* Supplied text:
Data scientists use statistical analysis tools to find non-obvious patterns in deep data. But they know the universe is full of spurious correlations. Big data simply intensifies the problem.
Because, as the range of sources and the diversity of predictors continues to grow, the number of relationships that can potentially be modeled begins to approach infinity. As David G. Young pointed out, “predictive variables sometimes aren’t ....We’ve all seen variable interactions that change the significance, curvature, and even the sign of an important predictor.”
Thus, if you’re looking for a particular correlation in your data, you can probably find it if you’re clever enough to combine only the right data, specify only the right variables, and analyze at using only the right algorithm. Once you’ve hit on the right combination of modeling decisions, the patterns you seek may pop out like a genie from Aladdin’s lamp.
Yet the fact that you’ve supposedly discovered this correlation doesn’t mean it actually exists in the underlying real-world domain you’re investigating. It may simply be a figment of your specific approach to modeling the data you have at hand. You may have no fraudulent intent, and you may otherwise adhere to standard data-scientific methodologies, but you may choose to go no further if it appears you’ve already struck the pay dirt insight you were seeking.
If you’re a data scientist, the fact that you don’t realize you’re looking at non-existent statistical patterns may simply stem from the fact that you’re human. Confirmation bias is a vulnerability to which everybody tends to fall prey from time to time. Even the most brilliant statistical analysts can make honest mistakes of math and logic.
As Nobel laureate economist Daniel Kahneman stated in his book "Thinking, Fast and Slow," humans, educated and otherwise, are innately tuned to “see patterns where none exists.” Conversely, we are also frequently unable to see the deep statistical, probabilistic patterns that really exist in the world around us, especially when the patterns feel counterintuitive.
If you’re a data scientist who prides yourself on your data-driven exploration, spurious correlations are a dangerous honeypot. The pressure to accept these false patterns as gospel may stem from an unconscious desire to validate the cherished assumptions upon which your career and employer’s business model depend. You don’t want to think that you’re doing shoddy data science that rubber-stamps a convenient fiction. But it can be hard to justify deeper investigations into data that could risk uncovering inconvenient truths.

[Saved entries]
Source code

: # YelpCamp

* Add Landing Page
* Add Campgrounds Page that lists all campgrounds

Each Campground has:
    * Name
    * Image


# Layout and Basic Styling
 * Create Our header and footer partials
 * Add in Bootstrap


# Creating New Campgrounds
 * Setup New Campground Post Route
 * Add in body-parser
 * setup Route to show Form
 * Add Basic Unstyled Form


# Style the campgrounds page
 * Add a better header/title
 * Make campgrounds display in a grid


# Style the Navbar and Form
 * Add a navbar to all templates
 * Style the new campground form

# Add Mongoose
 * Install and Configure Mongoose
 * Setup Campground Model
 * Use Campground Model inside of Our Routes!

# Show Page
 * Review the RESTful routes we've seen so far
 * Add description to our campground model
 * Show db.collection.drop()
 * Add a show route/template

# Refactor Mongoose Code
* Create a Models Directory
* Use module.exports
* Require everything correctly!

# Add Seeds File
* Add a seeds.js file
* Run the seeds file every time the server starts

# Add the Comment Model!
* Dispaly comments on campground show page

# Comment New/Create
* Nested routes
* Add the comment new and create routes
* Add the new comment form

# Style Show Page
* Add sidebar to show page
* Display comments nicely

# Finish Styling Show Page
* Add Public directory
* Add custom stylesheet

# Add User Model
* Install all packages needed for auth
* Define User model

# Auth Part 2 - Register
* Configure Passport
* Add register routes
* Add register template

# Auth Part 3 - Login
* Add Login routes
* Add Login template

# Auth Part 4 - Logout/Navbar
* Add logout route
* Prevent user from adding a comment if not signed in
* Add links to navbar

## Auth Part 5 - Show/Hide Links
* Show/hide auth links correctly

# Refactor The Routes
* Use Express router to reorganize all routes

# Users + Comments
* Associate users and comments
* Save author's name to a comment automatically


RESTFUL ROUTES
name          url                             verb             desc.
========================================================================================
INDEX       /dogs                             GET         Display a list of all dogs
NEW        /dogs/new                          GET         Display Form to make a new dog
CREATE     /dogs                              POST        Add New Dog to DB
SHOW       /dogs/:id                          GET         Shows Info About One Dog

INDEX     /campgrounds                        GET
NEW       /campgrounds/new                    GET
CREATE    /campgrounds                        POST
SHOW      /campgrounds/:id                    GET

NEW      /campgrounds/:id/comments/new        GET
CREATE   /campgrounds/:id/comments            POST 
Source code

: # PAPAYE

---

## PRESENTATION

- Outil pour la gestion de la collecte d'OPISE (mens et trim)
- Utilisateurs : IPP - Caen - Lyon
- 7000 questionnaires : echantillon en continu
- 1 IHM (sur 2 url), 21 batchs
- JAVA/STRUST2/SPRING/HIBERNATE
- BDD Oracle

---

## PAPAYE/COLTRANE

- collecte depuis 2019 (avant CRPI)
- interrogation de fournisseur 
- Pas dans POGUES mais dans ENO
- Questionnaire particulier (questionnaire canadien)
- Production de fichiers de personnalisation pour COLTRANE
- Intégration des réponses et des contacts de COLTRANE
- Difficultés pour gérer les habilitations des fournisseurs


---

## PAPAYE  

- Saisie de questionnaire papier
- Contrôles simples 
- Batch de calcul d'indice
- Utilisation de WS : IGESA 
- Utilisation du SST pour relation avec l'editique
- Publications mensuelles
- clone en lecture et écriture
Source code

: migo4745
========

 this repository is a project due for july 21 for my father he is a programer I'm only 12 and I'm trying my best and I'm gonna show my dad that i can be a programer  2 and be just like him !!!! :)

* Your objective: Continue the passage on spurious correlations in data science, picking up immediately after its final sentence.

* Reply to the exercise:
How can data scientists reduce the likelihood that, when exploring big data, they might inadvertently accept spurious statistical correlations as facts? Here are a some useful methodologies in that regard:
- Ensemble learning: This approach determines whether multiple independent models -- all using the same data set but trained on different samples, employing different algorithms, and calling out different variables -- converge on a common statistical pattern. If they do, you can have greater confidence that the correlations they reveal have some casual validity. An ensemble-learning algorithm does this by training on the result sets of the independent models and using voting, averaging, "bagging," "boosting," and other functions to reduce variance among the patterns revealed in the various constituent models.
- A/B testing: This approach determines which alternative models -- between which some variables differ but others are held constant -- best predict the dependent variable of interest. Typically, in real-world experiments involving live data, successive runs of incrementally revised A and B models -- sometimes known as “champion” and “challenger” models -- converge on a set of variables with the highest predictive value.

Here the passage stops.